Justice Orie Melvin wrote the Court to voluntarily recuse herself from all judicial duties pending the resolution of the criminal charges. In two Orders released on May 18, the Supreme Court suspended Justice Orie Melvin, relieving her of all judicial and administrative responsibilities as a justice, and also directed the Administrative Office of the Pennsylvania Courts to secure the records, files and equipment that are the Court's property at Justice Orie Melvin's chambers. Justice Orie Melvin has denied the charges.
Pennsylvania Bar Association President Thomas G. Wilkinson Jr. today issued the following statement regarding the developments in the Orie Melvin case:
"Every citizen is entitled to the presumption of innocence and has the right to defend against charges and present evidence on his or her behalf. Having said that, the pending criminal charges, if proven, represent a troubling pattern of criminal misconduct that is incompatible with the high standards of professional conduct the organized bar and the Commonwealth have a right to expect of any judge, let alone a member of this state's highest court.
It is also important to lawyers and litigants that the Supreme Court return to its full complement of seven Justices when hearing cases as soon as possible. We express the hope that the pending proceedings are resolved promptly so that tie votes on pending appeals can be avoided and the public's confidence in the integrity of our highest state court will be maintained."

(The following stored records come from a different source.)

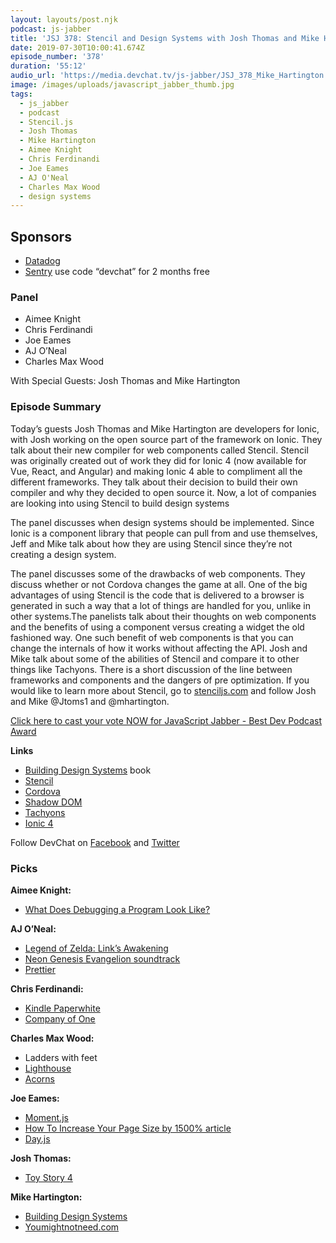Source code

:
 ```yaml
---
layout: layouts/post.njk
podcast: js-jabber
title: 'JSJ 378: Stencil and Design Systems with Josh Thomas and Mike Hartington'
date: 2019-07-30T10:00:41.674Z
episode_number: '378'
duration: '55:12'
audio_url: 'https://media.devchat.tv/js-jabber/JSJ_378_Mike_Hartington.mp3'
image: /images/uploads/javascript_jabber_thumb.jpg
tags:
  - js_jabber
  - podcast
  - Stencil.js
  - Josh Thomas
  - Mike Hartington
  - Aimee Knight
  - Chris Ferdinandi
  - Joe Eames
  - AJ O'Neal
  - Charles Max Wood
  - design systems
---
```

## **Sponsors**

* [Datadog](https://dtdg.co/javascriptjabber)
* [Sentry](https://sentry.io/) use code “devchat” for 2 months free

### **Panel**

* Aimee Knight
* Chris Ferdinandi
* Joe Eames
* AJ O’Neal
* Charles Max Wood

With Special Guests: Josh Thomas and Mike Hartington

### **Episode Summary**

Today’s guests Josh Thomas and Mike Hartington are developers for Ionic, with Josh working on the open source part of the framework on Ionic. They talk about their new compiler for web components called Stencil. Stencil was originally created out of work they did for Ionic 4 (now available for Vue, React, and Angular) and making Ionic 4 able to compliment all the different frameworks. They talk about their decision to build their own compiler and why they decided to open source it. Now, a lot of companies are looking into using Stencil to build design systems

The panel discusses when design systems should be implemented. Since Ionic is a component library that people can pull from and use themselves, Jeff and Mike talk about how they are using Stencil since they’re not creating a design system.

The panel discusses some of the drawbacks of web components. They discuss whether or not Cordova changes the game at all. One of the big advantages of using Stencil is the code that is delivered to a browser is generated in such a way that a lot of things are handled for you, unlike in other systems.The panelists talk about their thoughts on web components and the benefits of using a component versus creating a widget the old fashioned way. One such benefit of web components is that you can change the internals of how it works without affecting the API. Josh and Mike talk about some of the abilities of Stencil and compare it to other things like Tachyons. There is a short discussion of the line between frameworks and components and the dangers of pre optimization. If you would like to learn more about Stencil, go to [stenciljs.com](https://stenciljs.com/) and follow Josh and Mike @Jtoms1 and @mhartington.

[Click here to cast your vote NOW for JavaScript Jabber - Best Dev Podcast Award](https://noonies.hackernoon.com/award/cjxrat2ogn51d0b429e2zwy52)

**Links**

* [Building Design Systems](https://www.amazon.com/Building-Design-Systems-Experiences-Language/dp/148424513X) book
* [Stencil](https://stenciljs.com/)
* [Cordova](https://cordova.apache.org/)
* [Shadow DOM](https://developer.mozilla.org/en-US/docs/Web/Web_Components/Using_shadow_DOM)
* [Tachyons ](https://tachyons.io/)
* [Ionic 4](https://ionicframework.com/blog/introducing-ionic-4-ionic-for-everyone/)

Follow DevChat on [Facebook](https://www.facebook.com/DevChattv/?__tn__=%2Cd%2CP-R&eid=ARDBDrBnK71PDmx_8gE_IeIEo5SnM7cyzylVBjAwfaOo1ck_6q3GXuRBfaUQZaWVvFGyEVjrhDwnS_tV) and [Twitter](https://twitter.com/devchattv?lang=en)

### **Picks**

**Aimee Knight:**

* [What Does Debugging a Program Look Like?](https://jvns.ca/blog/2019/06/23/a-few-debugging-resources/)

**AJ O’Neal:**

* [Legend of Zelda: Link’s Awakening](https://www.nintendo.com/games/detail/the-legend-of-zelda-links-awakening-switch/)
* [Neon Genesis Evangelion soundtrack](https://amzn.to/2FyZBjH?ie=UTF8&qid=1548462018&sr=8-1&linkCode=ll1&tag=devchattv-20&linkId=f06bfe7482dca8bb751ed6d7cc86e2ab&language=en_US)
* [Prettier](https://prettier.io/)

**Chris Ferdinandi:**

* [Kindle Paperwhite](https://www.amazon.com/Amazon-Kindle-Ereader-Family/b/?ie=UTF8&qid=1548462018&sr=8-1&linkCode=ll1&tag=devchattv-20&linkId=f06bfe7482dca8bb751ed6d7cc86e2ab&language=en_US)
* [Company of One](https://ofone.co/)

**Charles Max Wood:**

* Ladders with feet
* [Lighthouse](https://developers.google.com/web/tools/lighthouse/)
* [Acorns](https://www.acorns.com/chrome-extension/)

**Joe Eames:**

* [Moment.js](https://momentjs.com/)
* [How To Increase Your Page Size by 1500% article](https://css-tricks.com/how-to-increase-your-page-size-by-1500-with-webpack-and-vue/)
* [Day.js](https://www.npmjs.com/package/dayjs)

**Josh Thomas:**

* [Toy Story 4](https://www.imdb.com/title/tt1979376/)

**Mike Hartington:**

* [Building Design Systems](http://www.buildingdesignsystems.design)
* [Youmightnotneed.com](https://youmightnotneed.com/momentjs/)

<!-- Docs to Markdown version 1.0β17 -->
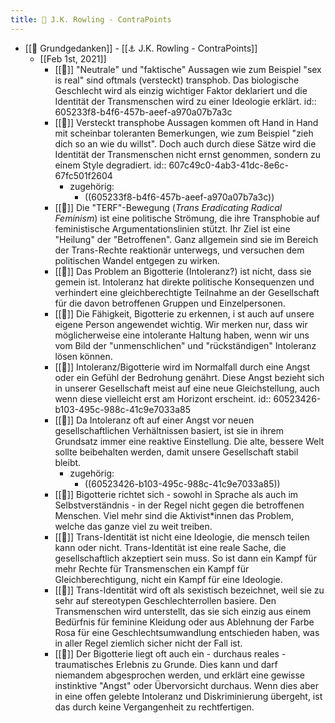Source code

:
 ```yaml
---
title: 📝 J.K. Rowling - ContraPoints
---
```


- [[📝 Grundgedanken]] - [[⚓️ J.K. Rowling - ContraPoints]]
  - [[Feb 1st, 2021]]
    - [[📝]] "Neutrale" und "faktische" Aussagen wie zum Beispiel "sex is real" sind oftmals (versteckt) transphob. Das biologische Geschlecht wird als einzig wichtiger Faktor deklariert und die Identität der Transmenschen wird zu einer Ideologie erklärt.
      id:: 605233f8-b4f6-457b-aeef-a970a07b7a3c
    - [[📝]] Versteckt transphobe Aussagen kommen oft Hand in Hand mit scheinbar toleranten Bemerkungen, wie zum Beispiel "zieh dich so an wie du willst". Doch auch durch diese Sätze wird die Identität der Transmenschen nicht ernst genommen, sondern zu einem Style degradiert.
      id:: 607c49c0-4ab3-41dc-8e6c-67fc501f2604
      - zugehörig:
        - ((605233f8-b4f6-457b-aeef-a970a07b7a3c))
    - [[📝]] Die "TERF"-Bewegung (*Trans Eradicating Radical Feminism*) ist eine politische Strömung, die ihre Transphobie auf feministische Argumentationslinien stützt. Ihr Ziel ist eine "Heilung" der "Betroffenen". Ganz allgemein sind sie im Bereich der Trans-Rechte reaktionär unterwegs, und versuchen dem politischen Wandel entgegen zu wirken.
    - [[📝]] Das Problem an Bigotterie (Intoleranz?) ist nicht, dass sie gemein ist. Intoleranz hat direkte politische Konsequenzen und verhindert eine gleichberechtigte Teilnahme an der Gesellschaft für die davon betroffenen Gruppen und Einzelpersonen.
    - [[📝]] Die Fähigkeit, Bigotterie zu erkennen, i st auch auf unsere eigene Person angewendet wichtig. Wir merken nur, dass wir möglicherweise eine intolerante Haltung haben, wenn wir uns vom Bild der "unmenschlichen" und "rückständigen" Intoleranz lösen können.
    - [[📝]] Intoleranz/Bigotterie wird im Normalfall durch eine Angst oder ein Gefühl der Bedrohung genährt. Diese Angst bezieht sich in unserer Gesellschaft meist auf eine neue Gleichstellung, auch wenn diese vielleicht erst am Horizont erscheint.
      id:: 60523426-b103-495c-988c-41c9e7033a85
    - [[📝]] Da Intoleranz oft auf einer Angst vor neuen gesellschaftlichen Verhältnissen basiert, ist sie in ihrem Grundsatz immer eine reaktive Einstellung. Die alte, bessere Welt sollte beibehalten werden, damit unsere Gesellschaft stabil bleibt.
      - zugehörig:
        - ((60523426-b103-495c-988c-41c9e7033a85))
    - [[📝]] Bigotterie richtet sich - sowohl in Sprache als auch im Selbstverständnis - in der Regel nicht gegen die betroffenen Menschen. Viel mehr sind die Aktivist*innen das Problem, welche das ganze viel zu weit treiben.
    - [[📝]] Trans-Identität ist nicht eine Ideologie, die mensch teilen kann oder nicht. Trans-Identität ist eine reale Sache, die gesellschaftlich akzeptiert sein muss. So ist dann ein Kampf für mehr Rechte für Transmenschen ein Kampf für Gleichberechtigung, nicht ein Kampf für eine Ideologie.
    - [[📝]] Trans-Identität wird oft als sexistisch bezeichnet, weil sie zu sehr auf stereotypen Geschlechterrollen basiere. Den Transmenschen wird unterstellt, das sie sich einzig aus einem Bedürfnis für feminine Kleidung oder aus Ablehnung der Farbe Rosa für eine Geschlechtsumwandlung entschieden haben, was in aller Regel ziemlich sicher nicht der Fall ist.
    - [[📝]] Der Bigotterie liegt oft auch ein - durchaus reales - traumatisches Erlebnis zu Grunde. Dies kann und darf niemandem abgesprochen werden, und erklärt eine gewisse instinktive "Angst" oder Übervorsicht durchaus. Wenn dies aber in eine offen gelebte Intoleranz und Diskriminierung übergeht, ist das durch keine Vergangenheit zu rechtfertigen.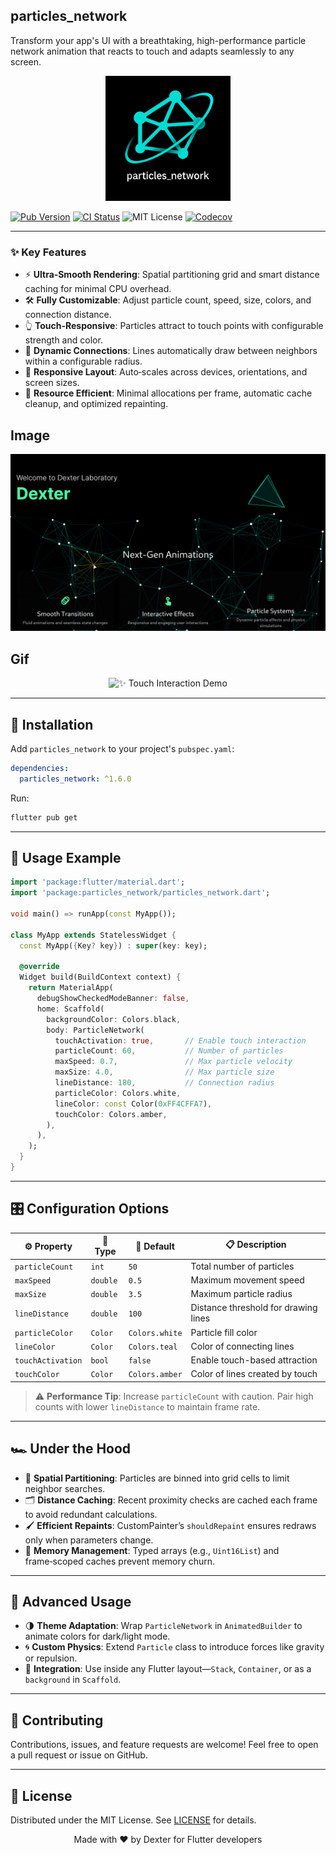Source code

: ## particles_network

Transform your app's UI with a breathtaking, high-performance particle network animation that reacts to touch and adapts seamlessly to any screen.

<p align="center">
  <a href="https://github.com/abod8639/Particles_Network">
    <img alt="particles_network demo" width="200" src="assets/Picsart_25-05-10_12-57-34-680.png">
  </a>
</p>

 [![Pub Version](https://img.shields.io/pub/v/particles_network)](https://pub.dev/packages/particles_network)
 [![CI Status](https://github.com/abod8639/Particles_Network/actions/workflows/flutter-ci.yml/badge.svg)]()
![MIT License](https://img.shields.io/badge/license-MIT-blue.svg)
 [![Codecov](https://codecov.io/gh/abod8639/Particles_Network/branch/main/graph/badge.svg)]() 

---

### ✨ Key Features

* ⚡ **Ultra‑Smooth Rendering**: Spatial partitioning grid and smart distance caching for minimal CPU overhead.
* 🛠 **Fully Customizable**: Adjust particle count, speed, size, colors, and connection distance.
* 👆 **Touch-Responsive**: Particles attract to touch points with configurable strength and color.
* 🔗 **Dynamic Connections**: Lines automatically draw between neighbors within a configurable radius.
* 📱 **Responsive Layout**: Auto‑scales across devices, orientations, and screen sizes.
* 🧠 **Resource Efficient**: Minimal allocations per frame, automatic cache cleanup, and optimized repainting.

## Image

![🖼️ Static Preview](assets/image.png)

## Gif
<p align="center">
  <img src="https://github.com/abod8639/my_clock/blob/main/assets/gif/c49ae41c72134b67b31d54593d3414f8.gif?raw=true" alt="✨ Touch Interaction Demo">
</p>

---

## 🚀 Installation

Add `particles_network` to your project's `pubspec.yaml`:

```yaml
dependencies:
  particles_network: ^1.6.0
```

Run:

```bash
flutter pub get
```

---

## 🧪 Usage Example

```dart
import 'package:flutter/material.dart';
import 'package:particles_network/particles_network.dart';

void main() => runApp(const MyApp());

class MyApp extends StatelessWidget {
  const MyApp({Key? key}) : super(key: key);

  @override
  Widget build(BuildContext context) {
    return MaterialApp(
      debugShowCheckedModeBanner: false,
      home: Scaffold(
        backgroundColor: Colors.black,
        body: ParticleNetwork(
          touchActivation: true,       // Enable touch interaction
          particleCount: 60,           // Number of particles
          maxSpeed: 0.7,               // Max particle velocity
          maxSize: 4.0,                // Max particle size
          lineDistance: 180,           // Connection radius
          particleColor: Colors.white,
          lineColor: const Color(0xFF4CFFA7),
          touchColor: Colors.amber,
        ),
      ),
    );
  }
}
```

---

## 🎛️ Configuration Options

| ⚙️ Property       | 🧾 Type  | 🧪 Default     | 📋 Description                       |
| ----------------- | -------- | -------------- | ------------------------------------ |
| `particleCount`   | `int`    | `50`           | Total number of particles            |
| `maxSpeed`        | `double` | `0.5`          | Maximum movement speed               |
| `maxSize`         | `double` | `3.5`          | Maximum particle radius              |
| `lineDistance`    | `double` | `100`          | Distance threshold for drawing lines |
| `particleColor`   | `Color`  | `Colors.white` | Particle fill color                  |
| `lineColor`       | `Color`  | `Colors.teal`  | Color of connecting lines            |
| `touchActivation` | `bool`   | `false`        | Enable touch-based attraction        |
| `touchColor`      | `Color`  | `Colors.amber` | Color of lines created by touch      |

> ⚠️ **Performance Tip**: Increase `particleCount` with caution. Pair high counts with lower `lineDistance` to maintain frame rate.

---

## 🏎️ Under the Hood

* 🧩 **Spatial Partitioning**: Particles are binned into grid cells to limit neighbor searches.
* 🗂️ **Distance Caching**: Recent proximity checks are cached each frame to avoid redundant calculations.
* 🖌️ **Efficient Repaints**: CustomPainter’s `shouldRepaint` ensures redraws only when parameters change.
* 🧼 **Memory Management**: Typed arrays (e.g., `Uint16List`) and frame‑scoped caches prevent memory churn.

---

## 🧠 Advanced Usage

* 🌗 **Theme Adaptation**: Wrap `ParticleNetwork` in `AnimatedBuilder` to animate colors for dark/light mode.
* 🌀 **Custom Physics**: Extend `Particle` class to introduce forces like gravity or repulsion.
* 🧱 **Integration**: Use inside any Flutter layout—`Stack`, `Container`, or as a `background` in `Scaffold`.

---

## 🤝 Contributing

Contributions, issues, and feature requests are welcome! Feel free to open a pull request or issue on GitHub.

---

## 📜 License

Distributed under the MIT License. See [LICENSE](LICENSE) for details.

<p align="center">
  Made with ❤️ by Dexter for Flutter developers
</p>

Wilkinson announced last week the appointment of a task force to review and recommend revisions to the Code of Judicial Conduct governing Pennsylvania state court judges. The task force will conduct a thorough review of the ABA Model Code of Judicial Conduct, which provides guidance to judges on a variety of important ethical matters such as standards for disqualification and recusal from cases to avoid an appearance of impropriety or bias. The task force also will focus on the related issues of the adequacy of the code's standards for disclosure of judicial campaign contributions and gifts.
Founded in 1895, the Pennsylvania Bar Association strives to promote justice, professional excellence and respect for the law; improve public understanding of the legal system; facilitate access to legal services; and serve the 28,000 lawyers who are members of the association.